The current VW case resembles a 1998 case involving seven manufacturers of heavy-duty truck engines: Caterpillar, Cummins, Detroit Diesel, Mack Trucks, Navistar International Transportation, Renault Véhicules Industriels, and Volvo Trucks.
The companies agreed to spend more than $1bn, including $83.4m in penalties, to settle the case – the biggest civil fine at that point for violating an environmental law. Attorney General Janet Reno cautioned the industry that “an ounce of compliance is worth a pound of penalties”.
As with VW, the truck-engine makers used software to alter pollution-control technology under highway driving conditions. The engines met emissions limits when they ran on the EPA’s 20-minute federal test procedure. On real-world highways, they spewed up to three times the legal limit for nitrogen oxide, regulators said. The result was 1.3 million tonnes of excess nitrogen oxide in 1998 alone.

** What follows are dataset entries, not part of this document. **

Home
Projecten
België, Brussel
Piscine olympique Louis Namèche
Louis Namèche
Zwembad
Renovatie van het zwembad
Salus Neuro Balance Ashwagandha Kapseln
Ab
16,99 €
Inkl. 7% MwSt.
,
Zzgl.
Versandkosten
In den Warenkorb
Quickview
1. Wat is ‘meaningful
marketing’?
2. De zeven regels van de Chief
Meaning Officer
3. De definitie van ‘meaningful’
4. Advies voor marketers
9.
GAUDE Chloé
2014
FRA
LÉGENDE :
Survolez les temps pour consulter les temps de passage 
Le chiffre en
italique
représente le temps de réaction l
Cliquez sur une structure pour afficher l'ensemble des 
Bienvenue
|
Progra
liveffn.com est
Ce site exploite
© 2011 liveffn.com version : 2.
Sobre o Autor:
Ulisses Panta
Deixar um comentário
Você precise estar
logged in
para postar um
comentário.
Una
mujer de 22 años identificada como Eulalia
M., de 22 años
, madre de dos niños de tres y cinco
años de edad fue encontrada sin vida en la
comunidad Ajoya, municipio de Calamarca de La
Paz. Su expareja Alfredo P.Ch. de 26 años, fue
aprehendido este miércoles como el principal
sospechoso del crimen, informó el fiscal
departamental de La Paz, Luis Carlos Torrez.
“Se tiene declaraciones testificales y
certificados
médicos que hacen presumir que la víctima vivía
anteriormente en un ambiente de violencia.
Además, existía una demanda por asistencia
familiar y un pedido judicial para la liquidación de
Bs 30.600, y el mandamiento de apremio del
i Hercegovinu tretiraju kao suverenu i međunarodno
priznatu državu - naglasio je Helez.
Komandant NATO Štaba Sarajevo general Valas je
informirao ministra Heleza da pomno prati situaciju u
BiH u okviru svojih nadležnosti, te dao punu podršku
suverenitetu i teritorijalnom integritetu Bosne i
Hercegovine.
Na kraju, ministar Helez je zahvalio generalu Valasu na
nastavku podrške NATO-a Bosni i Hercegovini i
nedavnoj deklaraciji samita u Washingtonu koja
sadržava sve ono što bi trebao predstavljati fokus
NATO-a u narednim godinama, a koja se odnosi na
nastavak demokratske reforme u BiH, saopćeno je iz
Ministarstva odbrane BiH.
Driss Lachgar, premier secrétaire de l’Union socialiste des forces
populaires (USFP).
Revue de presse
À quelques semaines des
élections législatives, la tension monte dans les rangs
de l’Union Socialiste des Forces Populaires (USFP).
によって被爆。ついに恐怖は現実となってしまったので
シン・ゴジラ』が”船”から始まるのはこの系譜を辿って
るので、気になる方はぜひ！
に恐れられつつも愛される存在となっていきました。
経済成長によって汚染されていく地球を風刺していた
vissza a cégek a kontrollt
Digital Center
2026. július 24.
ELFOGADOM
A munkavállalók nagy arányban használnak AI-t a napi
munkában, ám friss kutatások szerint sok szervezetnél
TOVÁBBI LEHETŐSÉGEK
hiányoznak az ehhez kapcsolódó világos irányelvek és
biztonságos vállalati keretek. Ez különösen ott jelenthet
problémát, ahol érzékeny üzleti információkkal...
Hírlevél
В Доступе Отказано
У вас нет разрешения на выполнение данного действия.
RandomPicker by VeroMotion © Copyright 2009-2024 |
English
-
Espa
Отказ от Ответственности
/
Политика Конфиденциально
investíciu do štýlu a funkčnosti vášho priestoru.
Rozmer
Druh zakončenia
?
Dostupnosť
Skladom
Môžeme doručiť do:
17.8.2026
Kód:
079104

The industry agreed to spend more than $850m to accelerate the development of cleaner engines, to rebuild older engines and to recall pick-up trucks that were equipped with defeat devices.
Also in 1998, the US Justice Department and the EPA settled a $267m case with Honda and a separate $7.8m case with Ford for selling cars with systems designed to defeat emissions control systems.
Last year, the South Korean carmakers Hyundai and Kia agreed to pay the equivalent of $350m in fines, forfeited credits and certification testing to settle US claims that they overstated fuel economy on the window stickers that buyers see in showrooms.
The companies tested cars only at optimal temperatures and used the best results rather than averages, said the EPA. The inflated mileage claims affected 1.2 million vehicles sold in the US.
The Korean giants agreed to compensate consumers for the misleading mileage claims by issuing debit cards.
Ford had to lower its fuel-efficiency estimates for certain models twice in less than a year, citing a computer- modelling error. It sent out payments ranging from $200 to $1,050 to pay 200,000 customers last year.
“Volkswagen made a point in selling these cars that they’re clean,” said Frank O’Donnell at the Washington-based Clean Air Watch. “It’s too bad that their technology wasn’t as good as their ads.”